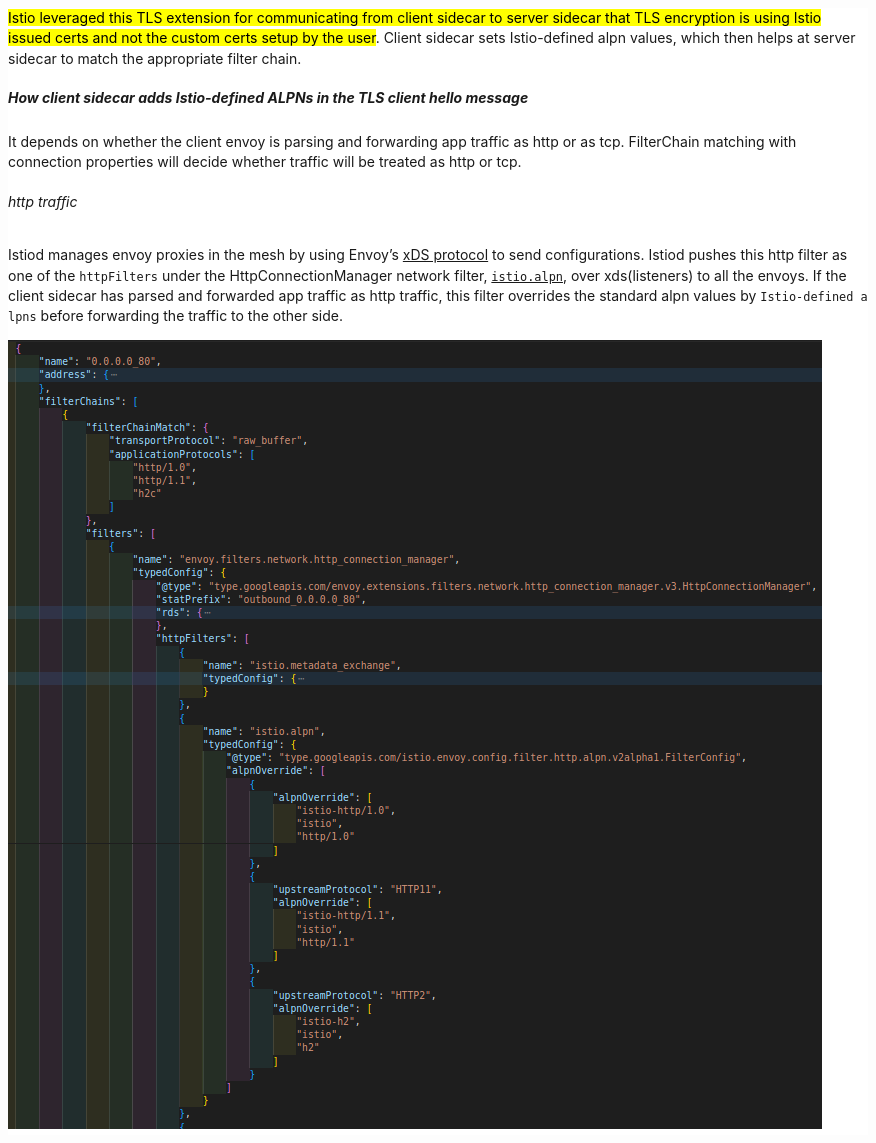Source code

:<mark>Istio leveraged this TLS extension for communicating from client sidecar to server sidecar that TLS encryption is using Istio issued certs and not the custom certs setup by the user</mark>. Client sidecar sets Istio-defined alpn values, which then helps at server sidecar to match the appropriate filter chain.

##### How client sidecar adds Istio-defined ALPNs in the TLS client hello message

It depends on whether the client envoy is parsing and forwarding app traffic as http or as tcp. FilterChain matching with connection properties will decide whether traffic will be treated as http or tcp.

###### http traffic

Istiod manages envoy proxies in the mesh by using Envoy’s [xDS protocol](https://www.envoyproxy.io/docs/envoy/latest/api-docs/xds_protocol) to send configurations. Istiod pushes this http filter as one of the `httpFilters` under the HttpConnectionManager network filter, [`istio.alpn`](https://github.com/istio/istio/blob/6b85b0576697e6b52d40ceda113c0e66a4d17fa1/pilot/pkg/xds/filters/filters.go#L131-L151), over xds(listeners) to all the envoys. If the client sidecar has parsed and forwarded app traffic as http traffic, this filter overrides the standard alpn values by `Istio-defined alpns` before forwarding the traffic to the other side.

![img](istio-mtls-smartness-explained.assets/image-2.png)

....

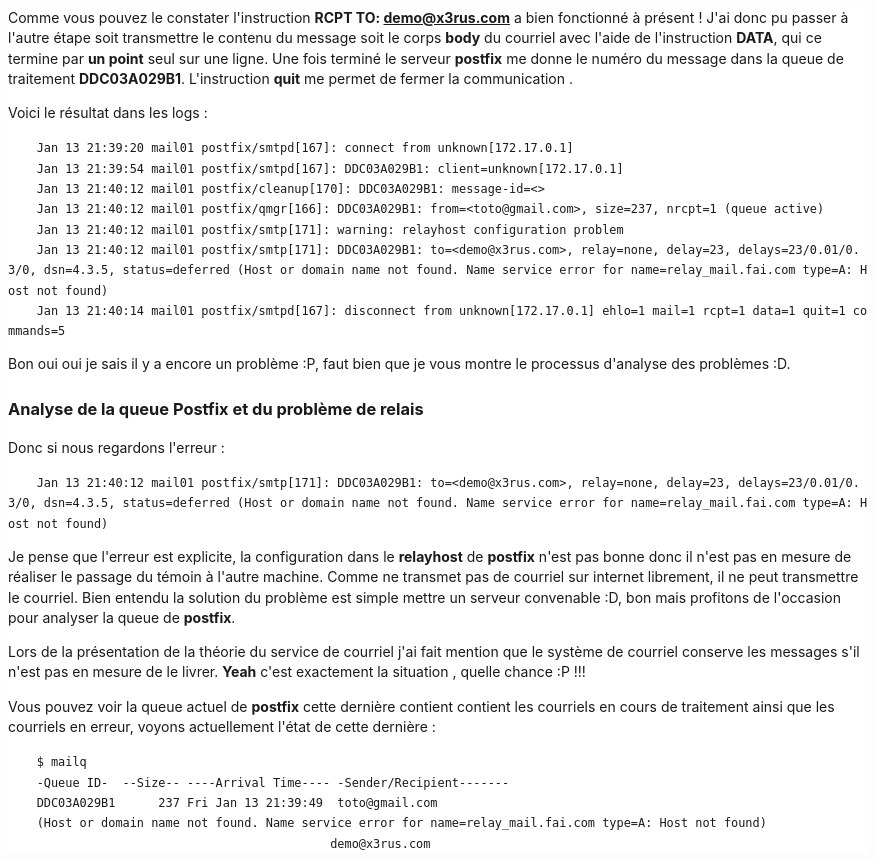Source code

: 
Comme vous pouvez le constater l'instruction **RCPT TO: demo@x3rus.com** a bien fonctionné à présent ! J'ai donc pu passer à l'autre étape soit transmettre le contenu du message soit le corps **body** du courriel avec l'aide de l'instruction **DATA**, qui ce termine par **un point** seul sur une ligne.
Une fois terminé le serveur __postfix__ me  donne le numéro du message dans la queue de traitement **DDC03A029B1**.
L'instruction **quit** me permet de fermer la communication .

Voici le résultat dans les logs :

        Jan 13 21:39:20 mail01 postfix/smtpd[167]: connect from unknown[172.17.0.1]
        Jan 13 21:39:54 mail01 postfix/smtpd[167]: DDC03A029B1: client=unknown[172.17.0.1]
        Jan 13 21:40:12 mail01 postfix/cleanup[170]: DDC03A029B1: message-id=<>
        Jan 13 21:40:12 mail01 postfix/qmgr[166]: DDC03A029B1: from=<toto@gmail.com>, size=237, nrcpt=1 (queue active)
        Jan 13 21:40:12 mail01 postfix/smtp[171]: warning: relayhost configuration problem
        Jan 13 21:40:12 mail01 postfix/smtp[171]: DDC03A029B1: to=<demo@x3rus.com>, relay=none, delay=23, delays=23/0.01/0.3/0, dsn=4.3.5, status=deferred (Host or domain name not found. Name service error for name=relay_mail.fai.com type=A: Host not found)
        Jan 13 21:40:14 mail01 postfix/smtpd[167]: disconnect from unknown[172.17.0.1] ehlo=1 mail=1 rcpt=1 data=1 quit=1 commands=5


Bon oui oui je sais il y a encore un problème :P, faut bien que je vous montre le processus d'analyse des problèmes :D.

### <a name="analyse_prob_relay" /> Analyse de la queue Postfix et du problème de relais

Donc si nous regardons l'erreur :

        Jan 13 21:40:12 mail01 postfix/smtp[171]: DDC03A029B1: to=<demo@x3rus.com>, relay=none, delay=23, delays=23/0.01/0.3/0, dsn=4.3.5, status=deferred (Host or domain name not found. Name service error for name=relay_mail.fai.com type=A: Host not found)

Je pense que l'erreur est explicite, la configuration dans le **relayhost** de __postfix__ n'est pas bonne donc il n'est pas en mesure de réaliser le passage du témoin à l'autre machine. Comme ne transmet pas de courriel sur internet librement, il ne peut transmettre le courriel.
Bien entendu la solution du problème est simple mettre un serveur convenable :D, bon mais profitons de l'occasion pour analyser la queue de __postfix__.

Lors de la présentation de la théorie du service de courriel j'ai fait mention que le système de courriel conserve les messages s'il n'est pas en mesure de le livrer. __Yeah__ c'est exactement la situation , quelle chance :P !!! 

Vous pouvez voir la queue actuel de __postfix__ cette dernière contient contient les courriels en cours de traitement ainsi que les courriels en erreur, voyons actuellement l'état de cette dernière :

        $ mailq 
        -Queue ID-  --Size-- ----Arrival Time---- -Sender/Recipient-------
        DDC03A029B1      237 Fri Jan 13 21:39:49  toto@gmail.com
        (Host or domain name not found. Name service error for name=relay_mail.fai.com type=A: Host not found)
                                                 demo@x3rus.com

....

Exercise: Only a number is wanted here: the count of lines above that hold the word "service".

Answer below: 4